### Bereitgestellter Auszug
┌────────

Hartz IV – Kinder in
Not
ein Staat weiß nicht mehr weiter
Kotofeij K. Bajun
Das Gegenteil von Gut ist nicht Böse... 1.600 Euro will Christa
Müller von den Linken den Unterstützungsbedürftigen geben,
die sich einer “freiwilligen Überwachung” durch eine
Art Familienpaten nicht entziehen. Die Crux ist nun die, dass ein mutmaßlich
hoher Prozentsatz der Hartz IVer jeden Pfennig, den sie bekommen können,
durch die Kehle jagen, wie der Neuköllner Bezirksbürgermeister
Heinz Buschkowsky konstatiert. Man kennt das Problem und man kommt um
eine eindeutige Benennung dieses ärgerlichen Themas nicht herum,
so sehr die Gesellschaft auch aufjaulte wie ein getroffener Hund. Auch
die Linken, die naturgeborenen Anwälte der Leute, die man landläufig
als Unterschicht bezeichnet, wissen darum: Hartz IVer und Pay-TV, Hartz
IVer und Alkohol – das alles scheint doch flächendeckend
verbandelt zu sein und beides möchte man natürlich nicht staatlich
fördern. Wie also dafür sorgen, dass das Geld bei denen ankommt,
für die es gedacht ist? Denn schließlich sollen die armen
aber willigen Kinder das Tischtennis-Training, die Musikschule und das
Freizeit-Zentrum bezahlen können. Sie sollen an Klassenfahrten
teilnehmen und sich auch mal ein gutes Buch kaufen können. Das
ist nobel. Aber wie kontrolliert man das, wie kontrolliert man das...?
Also ein Hausbesuchsdienst soll's richten. In festgelegten Abständen
kommt ein Sozialarbeiter oder Familienpate zu Besuch und schaut auf
die Familienverhältnisse. Je nun. Das wirft eine Menge Fragen auf.

└────────

### Aufgaben
- 1) Tippe aus dem Text über Hartz IV den Abschnitt ab, der mit „Also ein Hausbesuchsdienst“ beginnt und sich bis einschließlich „Menge Fragen auf.“ fortsetzt.
- 2) Gib aus den Zeilen, nicht aus dem Text über Hartz IV, nur den Bereich von der Zeile mit „state / province: Texas“ bis einschließlich der Zeile mit „name author: (L.) Torr. & A. Gray“ erneut aus. Benenne darin „genus“ in „Gattung“ um, und lass alles andere unverändert.

### Angezeigte Daten
┌────────

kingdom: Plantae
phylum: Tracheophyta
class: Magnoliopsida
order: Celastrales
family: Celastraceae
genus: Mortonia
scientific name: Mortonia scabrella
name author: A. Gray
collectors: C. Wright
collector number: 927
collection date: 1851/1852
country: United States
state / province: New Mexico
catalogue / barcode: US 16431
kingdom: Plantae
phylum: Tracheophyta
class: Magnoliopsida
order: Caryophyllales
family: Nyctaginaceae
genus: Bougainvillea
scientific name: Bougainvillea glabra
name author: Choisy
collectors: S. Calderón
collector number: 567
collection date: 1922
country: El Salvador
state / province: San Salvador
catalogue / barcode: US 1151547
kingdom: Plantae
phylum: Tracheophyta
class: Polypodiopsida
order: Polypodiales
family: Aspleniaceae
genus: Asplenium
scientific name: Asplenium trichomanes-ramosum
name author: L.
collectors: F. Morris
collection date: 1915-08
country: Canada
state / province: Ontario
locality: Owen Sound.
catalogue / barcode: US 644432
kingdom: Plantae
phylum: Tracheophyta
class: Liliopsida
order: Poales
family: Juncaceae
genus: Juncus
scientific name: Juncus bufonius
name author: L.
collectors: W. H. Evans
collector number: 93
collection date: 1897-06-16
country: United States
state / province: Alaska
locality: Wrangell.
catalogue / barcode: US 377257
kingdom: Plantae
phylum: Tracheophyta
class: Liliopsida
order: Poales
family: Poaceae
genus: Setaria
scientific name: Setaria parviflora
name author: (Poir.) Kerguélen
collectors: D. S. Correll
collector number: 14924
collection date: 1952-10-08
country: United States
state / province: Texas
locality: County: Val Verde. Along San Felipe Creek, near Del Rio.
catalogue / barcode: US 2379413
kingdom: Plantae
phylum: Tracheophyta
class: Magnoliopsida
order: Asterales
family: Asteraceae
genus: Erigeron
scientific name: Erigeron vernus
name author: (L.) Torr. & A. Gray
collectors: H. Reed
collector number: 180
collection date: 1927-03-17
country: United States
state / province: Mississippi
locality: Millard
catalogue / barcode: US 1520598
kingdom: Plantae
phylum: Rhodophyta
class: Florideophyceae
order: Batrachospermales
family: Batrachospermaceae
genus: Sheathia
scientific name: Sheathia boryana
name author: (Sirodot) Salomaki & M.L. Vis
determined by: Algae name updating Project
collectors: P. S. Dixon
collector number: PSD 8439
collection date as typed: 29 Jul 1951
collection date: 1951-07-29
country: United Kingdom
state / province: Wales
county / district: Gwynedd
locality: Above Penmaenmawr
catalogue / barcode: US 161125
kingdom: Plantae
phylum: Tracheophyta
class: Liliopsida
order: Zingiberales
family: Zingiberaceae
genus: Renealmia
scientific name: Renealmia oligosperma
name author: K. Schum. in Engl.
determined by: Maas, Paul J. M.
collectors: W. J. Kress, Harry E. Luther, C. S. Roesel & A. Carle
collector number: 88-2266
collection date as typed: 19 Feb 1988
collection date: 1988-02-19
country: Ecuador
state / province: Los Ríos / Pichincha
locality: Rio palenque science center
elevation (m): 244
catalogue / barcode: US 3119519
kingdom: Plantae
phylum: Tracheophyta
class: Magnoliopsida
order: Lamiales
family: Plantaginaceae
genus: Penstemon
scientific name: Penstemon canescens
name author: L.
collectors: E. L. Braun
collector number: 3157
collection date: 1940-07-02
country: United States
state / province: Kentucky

└────────

### Erwartete Ergebnisse
- 1)
Also ein Hausbesuchsdienst soll's richten. In festgelegten Abständen
kommt ein Sozialarbeiter oder Familienpate zu Besuch und schaut auf
die Familienverhältnisse. Je nun. Das wirft eine Menge Fragen auf.

- 2)
state / province: Texas
locality: County: Val Verde. Along San Felipe Creek, near Del Rio.
catalogue / barcode: US 2379413
kingdom: Plantae
phylum: Tracheophyta
class: Magnoliopsida
order: Asterales
family: Asteraceae
Gattung: Erigeron
scientific name: Erigeron vernus
name author: (L.) Torr. & A. Gray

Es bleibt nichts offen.